◆ **Text provided**
SG Invitation Brief: Progress Energy v. Taylor
on May 20, 2008 at 11:45 am
On Friday the Solicitor General’s office filed this invitation brief in No. 07-539, Progress Energy v. Taylor. At issue in the case (in which Akin Gump represents the petitioner) is whether 29 C.F.R. 825.220(d), a Department of Labor regulation providing that employees cannot waive (nor may employers induce them to waive) rights under the Family and Medical Leave Act, prohibits the private settlement of FMLA claims based on past employer actions.
In its brief, the United States acknowledges that the Fourth Circuit’s decision in the case rested on an erroneous interpretation of Section 825.220(d) and that the decision conflicts with a decision of the Fifth Circuit. Moreover, the United States notes, the Fourth Circuit’s interpretation may have a variety of adverse effects, such as “prevent[ing] employers from settling claims with finality and employees from obtaining payments through such settlements without the inevitable delay of seeking court or DOL approval.” The United States nonetheless contends that certiorari is not warranted because the Department of Labor is currently considering a revision to Section 825.220(d) that would “eliminate any ambiguity in § 825.220(d), resolve the question presented in this case, and effectively abrogate the Fourth Circuit’s decision – at least on a going forward basis.”
For those of you keeping score at home, this is the third case this spring in which the SG’s office has recommended a denial, joining Nos. 07-81, Exxon Mobil v. Doe (see here or blog post here; also filed on Friday), and 06-1398, AT&T Pension Benefit Plan v. Call (see here; filed on May 8).

◆ **Problem statement**
Return everything in the post about the Progress Energy invitation brief from "SG Invitation Brief: Progress" down to "past employer actions.", copied word for word.

◆ **Records**

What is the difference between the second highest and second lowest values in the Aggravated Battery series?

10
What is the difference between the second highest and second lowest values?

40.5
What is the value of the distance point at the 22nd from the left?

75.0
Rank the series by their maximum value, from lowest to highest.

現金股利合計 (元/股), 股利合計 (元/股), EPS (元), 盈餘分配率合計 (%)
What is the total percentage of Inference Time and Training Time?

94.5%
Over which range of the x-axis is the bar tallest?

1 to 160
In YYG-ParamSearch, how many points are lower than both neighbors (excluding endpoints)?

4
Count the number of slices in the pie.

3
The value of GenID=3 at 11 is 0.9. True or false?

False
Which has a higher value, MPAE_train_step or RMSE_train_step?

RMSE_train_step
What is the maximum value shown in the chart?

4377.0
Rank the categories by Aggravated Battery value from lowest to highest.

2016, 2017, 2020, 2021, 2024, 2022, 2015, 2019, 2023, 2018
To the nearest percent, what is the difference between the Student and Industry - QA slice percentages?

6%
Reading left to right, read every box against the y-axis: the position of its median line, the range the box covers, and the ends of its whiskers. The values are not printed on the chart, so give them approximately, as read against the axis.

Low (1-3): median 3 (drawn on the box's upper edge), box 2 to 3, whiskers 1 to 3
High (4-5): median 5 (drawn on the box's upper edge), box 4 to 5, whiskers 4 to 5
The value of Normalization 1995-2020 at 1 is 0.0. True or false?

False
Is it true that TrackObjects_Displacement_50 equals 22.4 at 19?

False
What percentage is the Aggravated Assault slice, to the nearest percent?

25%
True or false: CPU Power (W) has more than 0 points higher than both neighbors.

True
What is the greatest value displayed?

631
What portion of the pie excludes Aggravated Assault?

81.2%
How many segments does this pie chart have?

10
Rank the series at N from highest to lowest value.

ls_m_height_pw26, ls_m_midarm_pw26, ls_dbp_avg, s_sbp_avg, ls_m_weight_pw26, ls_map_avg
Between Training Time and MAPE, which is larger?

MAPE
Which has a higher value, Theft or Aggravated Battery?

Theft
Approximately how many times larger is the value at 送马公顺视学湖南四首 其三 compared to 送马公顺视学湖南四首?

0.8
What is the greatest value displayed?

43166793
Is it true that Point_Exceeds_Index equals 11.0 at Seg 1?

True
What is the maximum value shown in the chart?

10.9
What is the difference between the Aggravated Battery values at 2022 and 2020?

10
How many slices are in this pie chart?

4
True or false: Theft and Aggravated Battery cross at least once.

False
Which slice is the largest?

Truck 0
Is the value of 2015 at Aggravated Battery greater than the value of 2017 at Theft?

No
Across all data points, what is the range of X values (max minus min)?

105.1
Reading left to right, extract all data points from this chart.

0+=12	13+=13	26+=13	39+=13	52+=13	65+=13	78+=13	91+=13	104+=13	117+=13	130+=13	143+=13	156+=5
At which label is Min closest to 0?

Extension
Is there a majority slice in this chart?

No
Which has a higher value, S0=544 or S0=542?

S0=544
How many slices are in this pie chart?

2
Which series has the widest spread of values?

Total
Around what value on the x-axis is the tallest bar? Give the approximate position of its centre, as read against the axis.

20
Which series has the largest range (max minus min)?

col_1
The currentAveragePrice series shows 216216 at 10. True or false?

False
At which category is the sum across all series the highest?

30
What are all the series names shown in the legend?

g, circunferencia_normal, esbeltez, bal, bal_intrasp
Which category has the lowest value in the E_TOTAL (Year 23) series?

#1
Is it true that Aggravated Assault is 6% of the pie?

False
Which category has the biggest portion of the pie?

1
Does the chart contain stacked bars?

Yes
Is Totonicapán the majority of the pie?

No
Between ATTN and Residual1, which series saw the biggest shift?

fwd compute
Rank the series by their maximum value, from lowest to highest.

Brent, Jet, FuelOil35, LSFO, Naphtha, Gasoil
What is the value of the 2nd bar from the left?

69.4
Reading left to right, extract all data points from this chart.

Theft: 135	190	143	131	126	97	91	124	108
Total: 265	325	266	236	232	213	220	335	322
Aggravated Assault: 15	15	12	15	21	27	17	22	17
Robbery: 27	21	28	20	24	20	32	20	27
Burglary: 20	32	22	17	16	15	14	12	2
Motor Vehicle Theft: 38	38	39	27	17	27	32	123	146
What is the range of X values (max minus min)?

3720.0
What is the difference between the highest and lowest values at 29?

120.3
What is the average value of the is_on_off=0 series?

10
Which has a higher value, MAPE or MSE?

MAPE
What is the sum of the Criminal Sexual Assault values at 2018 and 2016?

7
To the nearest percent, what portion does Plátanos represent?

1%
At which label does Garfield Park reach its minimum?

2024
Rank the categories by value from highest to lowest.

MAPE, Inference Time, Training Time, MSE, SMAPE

◆ **Solved problem**
SG Invitation Brief: Progress Energy v. Taylor
on May 20, 2008 at 11:45 am
On Friday the Solicitor General’s office filed this invitation brief in No. 07-539, Progress Energy v. Taylor. At issue in the case (in which Akin Gump represents the petitioner) is whether 29 C.F.R. 825.220(d), a Department of Labor regulation providing that employees cannot waive (nor may employers induce them to waive) rights under the Family and Medical Leave Act, prohibits the private settlement of FMLA claims based on past employer actions.